Hello! I'd appreciate a bit of help with an issue...
# questions
a
Hello! I'd appreciate a bit of help with an issue that I'm facing. I have a kedro pipeline that is writing artifacts to a s3 bucket. In my project, I've got various envs; staging, dev, various experiments, etc. I'd like to separate the artifacts based on the env, but I only have one s3 bucket, so I was thinking to just do it with directories in my bucket, like so:
Copy code
"example_data_{x}_{y}":
  type: pandas.ParquetDataset
  filepath: "<s3://path/to/{ENV}/rest/of/path/example_data_{x}_{y}.pqt>"
  credentials: my_s3_creds
Currently
ENV
is an environment variable. I have figured out how to make the artifact's name dynamic, but how can I make the artifact's s3 filepath dynamic as well? Many thanks in advance! I'm using kedro
0.19.4
n
Can it be done in a static way, like literally have this configuration in all the environments you mentions with a different default? That’s one of the point of having a catalog file that describes all the data in a specific environment
a
Maybe? Maybe I never quite understood why the catalog was designed to be static, and if I understood that then I'd have my solution? As it is, I have a single code repository, and my deployment system reads my code repository and adds its own env vars, which affect what data sources (mostly SQL) that I read from and write to when the code executes. Should I have more than one catalog.yml maybe? In that case, how do I tell kedro to read one and not the other (based on an env var)?
If I try to just do this:
filepath: "<s3://path/to/${ENV}/rest/of/path/example_data_{x}_{y}.pqt>"
Then I get
omegaconf.errors.InterpolationKeyError: Interpolation key 'ENV' not found
or maybe a factory to generate catalog.yml on the fly? đŸ¤”
n
Kedro run --env? I think this is exactly why it should be static, dynamic config are hard to understand and deployment team are not the one who build the pipeline. They should have control of things that they need to control but not for configuration like hyperparameter of your model. https://docs.kedro.org/en/0.19.6/configuration/configuration_basics.html#configuration-environments Have you perhaps seen this already?
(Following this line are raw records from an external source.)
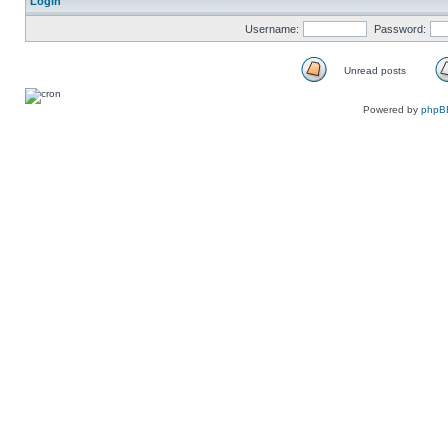
Login
Username:
Password:
Unread posts
Unread
posts
Powered by
phpB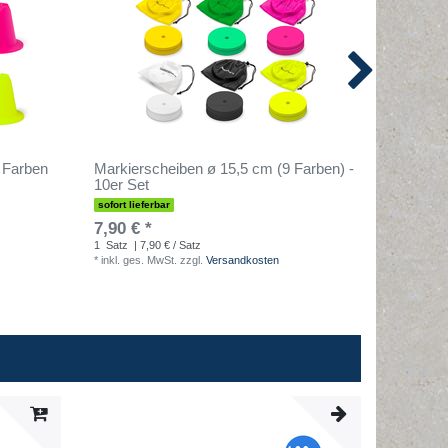
 Farben
Markierscheiben ø 15,5 cm (9 Farben) -
Hütchen 
10er Set
sofort lieferbar
sofort lief
7,90 € *
9,90 € 
1
Satz
| 7,90 € / Satz
1
Satz
| 9
*
inkl. ges. MwSt.
zzgl.
Versandkosten
*
inkl. ges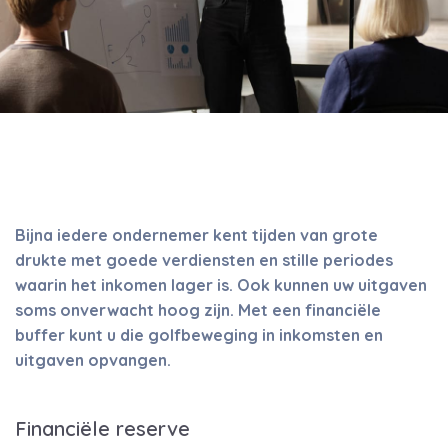
Bijna iedere ondernemer kent tijden van grote
drukte met goede verdiensten en stille periodes
waarin het inkomen lager is. Ook kunnen uw uitgaven
soms onverwacht hoog zijn. Met een financiële
buffer kunt u die golfbeweging in inkomsten en
uitgaven opvangen.
Financiële reserve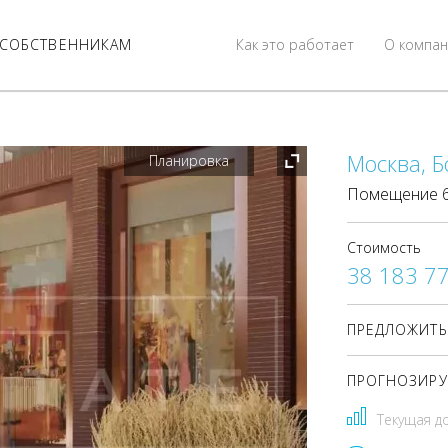
СОБСТВЕННИКАМ
Как это работает
О компан
Москва, Б
Планировка
Помещение 65
Стоимость
38 183 7
ПРЕДЛОЖИТЬ
ПРОГНОЗИРУ
Текущая д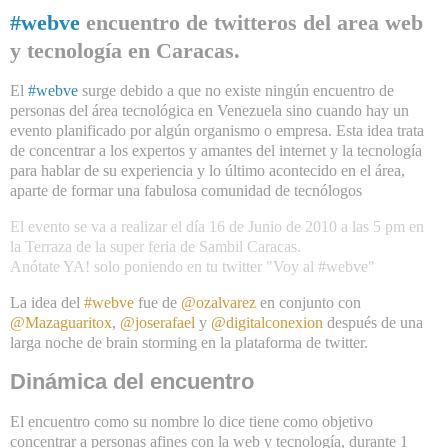
#webve
encuentro de twitteros del area web
y tecnología en Caracas.
El
#webve
surge debido a que no existe ningún encuentro de
personas del área tecnológica en Venezuela sino cuando hay un
evento planificado por algún organismo o empresa. Esta idea trata
de concentrar a los expertos y amantes del internet y la tecnología
para hablar de su experiencia y lo último acontecido en el área,
aparte de formar una fabulosa comunidad de tecnólogos
El evento se va a realizar el día 16 de Junio de 2010 a las 5 pm en
la Terraza de la super feria de Sambil Caracas.
Anótate YA! solo poniendo en tu twitter "Voy al #webve"
La idea del
#webve
fue de
@
ozalvarez
en conjunto con
@
Mazaguaritox
,
@
joserafael
y
@
digitalconexion
después de una
larga noche de brain storming en la plataforma de twitter.
Dinámica del encuentro
El encuentro como su nombre lo dice tiene como objetivo
concentrar a personas afines con la web y tecnología, durante 1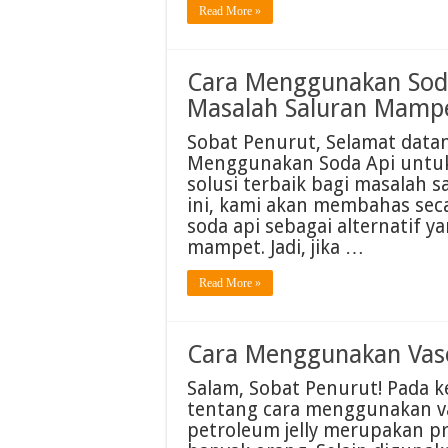
Read More »
Cara Menggunakan Sod
Masalah Saluran Mampe
Sobat Penurut, Selamat datang
Menggunakan Soda Api untuk
solusi terbaik bagi masalah 
ini, kami akan membahas sec
soda api sebagai alternatif y
mampet. Jadi, jika …
Read More »
Cara Menggunakan Vasel
Salam, Sobat Penurut! Pada k
tentang cara menggunakan vase
petroleum jelly merupakan pr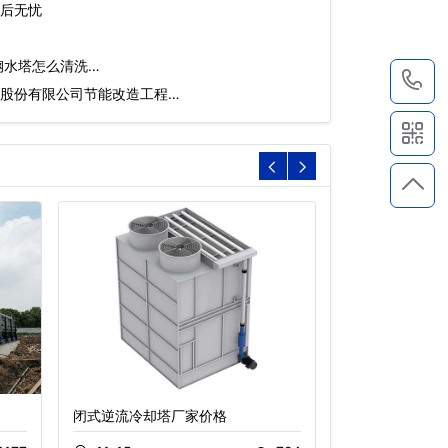
后无忧
钢水塔怎么清洗…
1
股份有限公司节能改造工程…
闭式逆流冷却塔厂家价格
闭式逆流冷却塔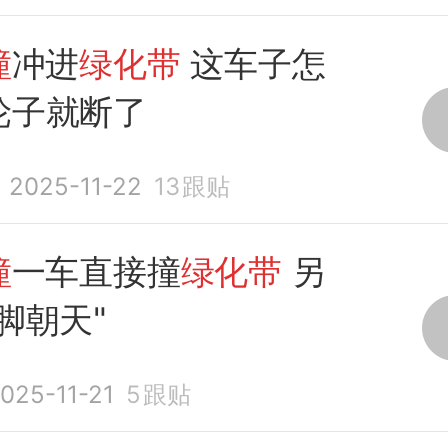
撞
冲进
绿化带
这车子怎
轮子就断了
2025-11-22
13
跟贴
撞
一车直接撞
绿化带
另
脚朝天"
025-11-21
5
跟贴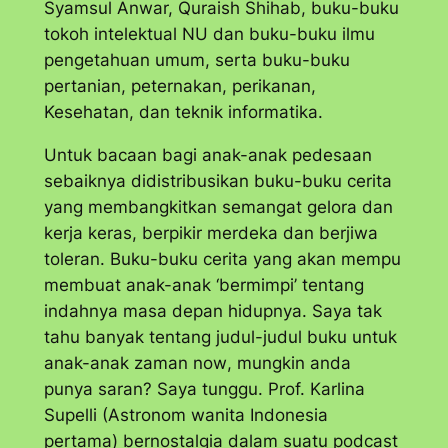
Syamsul Anwar, Quraish Shihab, buku-buku
tokoh intelektual NU dan buku-buku ilmu
pengetahuan umum, serta buku-buku
pertanian, peternakan, perikanan,
Kesehatan, dan teknik informatika.
Untuk bacaan bagi anak-anak pedesaan
sebaiknya didistribusikan buku-buku cerita
yang membangkitkan semangat gelora dan
kerja keras, berpikir merdeka dan berjiwa
toleran. Buku-buku cerita yang akan mempu
membuat anak-anak ‘bermimpi’ tentang
indahnya masa depan hidupnya. Saya tak
tahu banyak tentang judul-judul buku untuk
anak-anak zaman
now
, mungkin anda
punya saran? Saya tunggu. Prof. Karlina
Supelli (Astronom wanita Indonesia
pertama) bernostalgia dalam suatu
podcast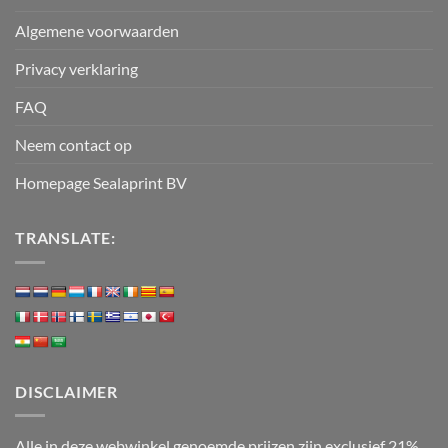
Algemene voorwaarden
Privacy verklaring
FAQ
Neem contact op
Homepage Sealaprint BV
TRANSLATE:
DISCLAIMER
Alle in deze webwinkel genoemde prijzen zijn exclusief 21%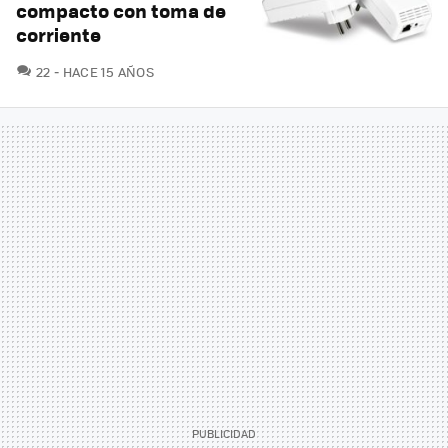
compacto con toma de
corriente
COMENTARIOS
22
HACE 15 AÑOS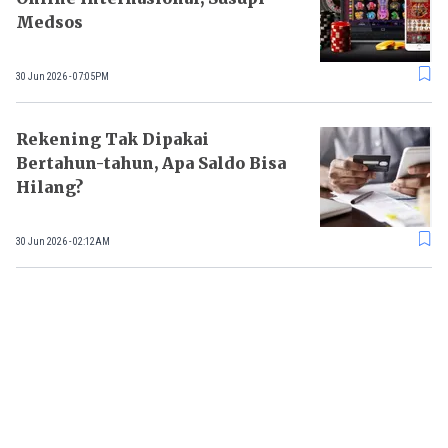
Medsos
30 Jun 2026 - 07:05PM
Rekening Tak Dipakai
Bertahun-tahun, Apa Saldo Bisa
Hilang?
30 Jun 2026 - 02:12AM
If you wish to use environment variable as config, you need to use the oc.env resolver. https://docs.kedro.org/en/0.19.6/configuration/advanced_configuration.html We suggest not to do this when possible, by default env resolver only works for credentials.
This is more adhere to the twelve factor apps principle, configuration is external to the application. It's very simple to have a shared base folder for configuration, and let your deployment team to decide how to change that.